= Beginning of Section =

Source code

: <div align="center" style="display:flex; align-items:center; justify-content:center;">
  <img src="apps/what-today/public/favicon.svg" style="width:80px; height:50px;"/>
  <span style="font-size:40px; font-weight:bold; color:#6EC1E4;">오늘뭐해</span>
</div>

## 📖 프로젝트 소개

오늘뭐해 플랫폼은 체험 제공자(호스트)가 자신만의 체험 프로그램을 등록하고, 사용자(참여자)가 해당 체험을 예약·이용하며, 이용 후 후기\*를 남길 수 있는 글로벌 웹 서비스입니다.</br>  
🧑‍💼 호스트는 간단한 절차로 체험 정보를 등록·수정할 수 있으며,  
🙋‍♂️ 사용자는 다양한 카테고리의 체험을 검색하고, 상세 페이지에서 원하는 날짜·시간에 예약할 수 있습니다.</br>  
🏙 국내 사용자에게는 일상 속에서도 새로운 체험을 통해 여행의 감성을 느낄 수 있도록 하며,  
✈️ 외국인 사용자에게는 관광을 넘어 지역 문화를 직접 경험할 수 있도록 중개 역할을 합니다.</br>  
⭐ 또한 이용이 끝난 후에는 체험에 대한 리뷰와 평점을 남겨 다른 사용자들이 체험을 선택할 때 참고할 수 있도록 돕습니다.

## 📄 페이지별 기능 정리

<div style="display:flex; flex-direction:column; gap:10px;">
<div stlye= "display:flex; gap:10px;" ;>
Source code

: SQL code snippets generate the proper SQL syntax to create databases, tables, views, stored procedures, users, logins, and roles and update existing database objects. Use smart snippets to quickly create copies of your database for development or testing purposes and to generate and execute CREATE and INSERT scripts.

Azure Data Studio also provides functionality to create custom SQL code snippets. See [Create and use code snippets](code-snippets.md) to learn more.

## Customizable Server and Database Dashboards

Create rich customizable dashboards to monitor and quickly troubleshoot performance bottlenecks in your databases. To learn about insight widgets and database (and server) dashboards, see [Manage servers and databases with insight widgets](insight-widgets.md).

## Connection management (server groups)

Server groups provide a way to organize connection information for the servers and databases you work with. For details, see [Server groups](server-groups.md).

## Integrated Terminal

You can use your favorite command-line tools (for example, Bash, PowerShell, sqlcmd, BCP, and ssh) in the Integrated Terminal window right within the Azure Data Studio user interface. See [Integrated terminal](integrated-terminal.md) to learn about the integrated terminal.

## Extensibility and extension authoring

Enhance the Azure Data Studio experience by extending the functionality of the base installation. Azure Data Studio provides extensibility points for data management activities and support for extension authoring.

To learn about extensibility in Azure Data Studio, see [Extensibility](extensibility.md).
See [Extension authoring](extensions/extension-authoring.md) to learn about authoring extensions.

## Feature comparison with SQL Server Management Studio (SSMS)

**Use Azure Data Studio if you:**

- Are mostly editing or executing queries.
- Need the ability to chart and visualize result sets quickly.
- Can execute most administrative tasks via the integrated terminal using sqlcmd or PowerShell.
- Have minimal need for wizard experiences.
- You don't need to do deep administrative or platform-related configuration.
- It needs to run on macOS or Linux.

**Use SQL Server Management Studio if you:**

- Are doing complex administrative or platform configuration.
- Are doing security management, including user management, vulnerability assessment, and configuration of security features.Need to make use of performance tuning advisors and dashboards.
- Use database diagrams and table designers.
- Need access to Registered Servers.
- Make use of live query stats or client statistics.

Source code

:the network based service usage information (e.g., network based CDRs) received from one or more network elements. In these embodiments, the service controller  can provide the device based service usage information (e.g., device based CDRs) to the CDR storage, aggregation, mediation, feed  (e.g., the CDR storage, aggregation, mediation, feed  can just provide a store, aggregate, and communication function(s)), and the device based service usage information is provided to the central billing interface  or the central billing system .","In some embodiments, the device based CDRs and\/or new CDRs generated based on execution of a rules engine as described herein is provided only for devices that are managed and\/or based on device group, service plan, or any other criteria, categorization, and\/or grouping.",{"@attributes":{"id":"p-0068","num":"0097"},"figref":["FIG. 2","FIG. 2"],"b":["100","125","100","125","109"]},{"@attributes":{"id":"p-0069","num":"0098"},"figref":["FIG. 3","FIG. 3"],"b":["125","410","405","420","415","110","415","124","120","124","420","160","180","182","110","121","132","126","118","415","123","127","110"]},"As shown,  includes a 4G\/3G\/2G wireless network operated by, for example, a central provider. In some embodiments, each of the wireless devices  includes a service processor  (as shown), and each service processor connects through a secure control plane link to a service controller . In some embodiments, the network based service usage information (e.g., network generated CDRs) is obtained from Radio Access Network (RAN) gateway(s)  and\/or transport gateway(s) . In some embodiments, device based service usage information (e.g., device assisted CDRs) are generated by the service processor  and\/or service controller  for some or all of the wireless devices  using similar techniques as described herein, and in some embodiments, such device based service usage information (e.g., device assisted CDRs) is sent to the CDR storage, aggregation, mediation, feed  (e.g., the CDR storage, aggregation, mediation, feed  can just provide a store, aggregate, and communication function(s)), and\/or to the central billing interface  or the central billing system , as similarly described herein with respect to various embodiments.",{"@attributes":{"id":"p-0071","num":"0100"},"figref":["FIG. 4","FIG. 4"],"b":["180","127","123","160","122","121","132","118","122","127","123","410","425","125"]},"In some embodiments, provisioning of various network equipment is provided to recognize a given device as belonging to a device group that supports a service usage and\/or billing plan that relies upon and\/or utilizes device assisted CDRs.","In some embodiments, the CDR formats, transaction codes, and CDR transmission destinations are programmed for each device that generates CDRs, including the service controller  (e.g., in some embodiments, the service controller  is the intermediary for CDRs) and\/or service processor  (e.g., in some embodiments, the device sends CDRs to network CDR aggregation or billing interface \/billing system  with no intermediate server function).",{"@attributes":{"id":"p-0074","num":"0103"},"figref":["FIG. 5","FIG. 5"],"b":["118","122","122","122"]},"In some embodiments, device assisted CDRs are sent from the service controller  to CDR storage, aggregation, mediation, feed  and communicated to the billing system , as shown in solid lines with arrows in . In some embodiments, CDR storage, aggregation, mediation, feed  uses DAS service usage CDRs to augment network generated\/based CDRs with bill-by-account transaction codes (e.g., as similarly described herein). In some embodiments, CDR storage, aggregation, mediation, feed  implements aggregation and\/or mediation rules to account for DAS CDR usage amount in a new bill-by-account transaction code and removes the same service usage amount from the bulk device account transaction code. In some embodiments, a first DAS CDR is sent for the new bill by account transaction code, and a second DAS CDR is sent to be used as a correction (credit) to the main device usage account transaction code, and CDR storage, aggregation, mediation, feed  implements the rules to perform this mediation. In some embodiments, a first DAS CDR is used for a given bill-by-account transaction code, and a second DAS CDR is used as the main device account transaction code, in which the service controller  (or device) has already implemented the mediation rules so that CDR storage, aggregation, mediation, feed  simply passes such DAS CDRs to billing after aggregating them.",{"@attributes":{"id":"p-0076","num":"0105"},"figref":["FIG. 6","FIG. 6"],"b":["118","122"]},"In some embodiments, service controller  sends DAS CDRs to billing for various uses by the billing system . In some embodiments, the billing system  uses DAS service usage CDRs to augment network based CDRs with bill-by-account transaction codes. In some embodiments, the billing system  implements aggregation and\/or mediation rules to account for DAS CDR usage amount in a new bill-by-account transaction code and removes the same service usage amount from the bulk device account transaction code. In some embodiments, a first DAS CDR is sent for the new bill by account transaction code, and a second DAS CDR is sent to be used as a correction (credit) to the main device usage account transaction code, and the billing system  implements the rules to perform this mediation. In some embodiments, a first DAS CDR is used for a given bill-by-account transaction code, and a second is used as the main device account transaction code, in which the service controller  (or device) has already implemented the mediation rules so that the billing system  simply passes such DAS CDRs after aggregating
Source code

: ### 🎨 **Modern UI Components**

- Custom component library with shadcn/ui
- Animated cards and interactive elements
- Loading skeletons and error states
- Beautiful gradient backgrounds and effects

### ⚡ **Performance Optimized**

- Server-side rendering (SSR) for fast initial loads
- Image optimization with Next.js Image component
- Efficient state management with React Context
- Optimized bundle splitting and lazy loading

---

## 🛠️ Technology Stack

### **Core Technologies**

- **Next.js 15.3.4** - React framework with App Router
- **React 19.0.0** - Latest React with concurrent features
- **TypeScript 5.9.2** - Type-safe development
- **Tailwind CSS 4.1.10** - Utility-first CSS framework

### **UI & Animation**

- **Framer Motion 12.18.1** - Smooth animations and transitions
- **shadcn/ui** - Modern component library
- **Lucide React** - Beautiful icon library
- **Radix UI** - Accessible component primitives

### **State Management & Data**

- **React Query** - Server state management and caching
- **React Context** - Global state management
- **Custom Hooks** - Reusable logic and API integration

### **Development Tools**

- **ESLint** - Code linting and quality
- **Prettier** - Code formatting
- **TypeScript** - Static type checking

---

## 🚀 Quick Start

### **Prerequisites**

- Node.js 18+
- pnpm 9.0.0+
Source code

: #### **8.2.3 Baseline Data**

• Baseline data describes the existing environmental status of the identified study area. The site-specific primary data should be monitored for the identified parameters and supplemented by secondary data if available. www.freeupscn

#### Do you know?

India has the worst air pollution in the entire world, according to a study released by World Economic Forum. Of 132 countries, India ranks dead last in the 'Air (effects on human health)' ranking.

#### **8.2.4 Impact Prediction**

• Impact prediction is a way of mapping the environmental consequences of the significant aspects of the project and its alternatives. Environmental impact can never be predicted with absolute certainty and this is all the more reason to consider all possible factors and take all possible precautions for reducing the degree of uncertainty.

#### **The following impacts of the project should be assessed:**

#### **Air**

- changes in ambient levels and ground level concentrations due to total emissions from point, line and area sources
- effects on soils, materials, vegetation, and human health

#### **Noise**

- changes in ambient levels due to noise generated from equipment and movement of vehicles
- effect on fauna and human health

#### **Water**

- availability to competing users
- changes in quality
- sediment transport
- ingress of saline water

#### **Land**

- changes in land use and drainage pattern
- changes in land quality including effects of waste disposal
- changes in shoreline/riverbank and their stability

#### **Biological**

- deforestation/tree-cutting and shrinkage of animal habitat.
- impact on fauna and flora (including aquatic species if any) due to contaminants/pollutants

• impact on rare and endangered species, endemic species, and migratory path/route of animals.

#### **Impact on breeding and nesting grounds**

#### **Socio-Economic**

= End of Section =

• **Directive**:
Could you give the lines of the records again, starting at the line containing "### 🎨 **Modern UI Components**" and ending at the line containing "#### Do you know?", with every "component library" switched to "UI kit" and nothing else changed?

• **Your response**:
: ### 🎨 **Modern UI Components**

- Custom UI kit with shadcn/ui
- Animated cards and interactive elements
- Loading skeletons and error states
- Beautiful gradient backgrounds and effects

### ⚡ **Performance Optimized**

- Server-side rendering (SSR) for fast initial loads
- Image optimization with Next.js Image component
- Efficient state management with React Context
- Optimized bundle splitting and lazy loading

---

## 🛠️ Technology Stack

### **Core Technologies**

- **Next.js 15.3.4** - React framework with App Router
- **React 19.0.0** - Latest React with concurrent features
- **TypeScript 5.9.2** - Type-safe development
- **Tailwind CSS 4.1.10** - Utility-first CSS framework

### **UI & Animation**

- **Framer Motion 12.18.1** - Smooth animations and transitions
- **shadcn/ui** - Modern UI kit
- **Lucide React** - Beautiful icon library
- **Radix UI** - Accessible component primitives

### **State Management & Data**

- **React Query** - Server state management and caching
- **React Context** - Global state management
- **Custom Hooks** - Reusable logic and API integration

### **Development Tools**

- **ESLint** - Code linting and quality
- **Prettier** - Code formatting
- **TypeScript** - Static type checking

---

## 🚀 Quick Start

### **Prerequisites**

- Node.js 18+
- pnpm 9.0.0+
Source code

: #### **8.2.3 Baseline Data**

• Baseline data describes the existing environmental status of the identified study area. The site-specific primary data should be monitored for the identified parameters and supplemented by secondary data if available. www.freeupscn

#### Do you know?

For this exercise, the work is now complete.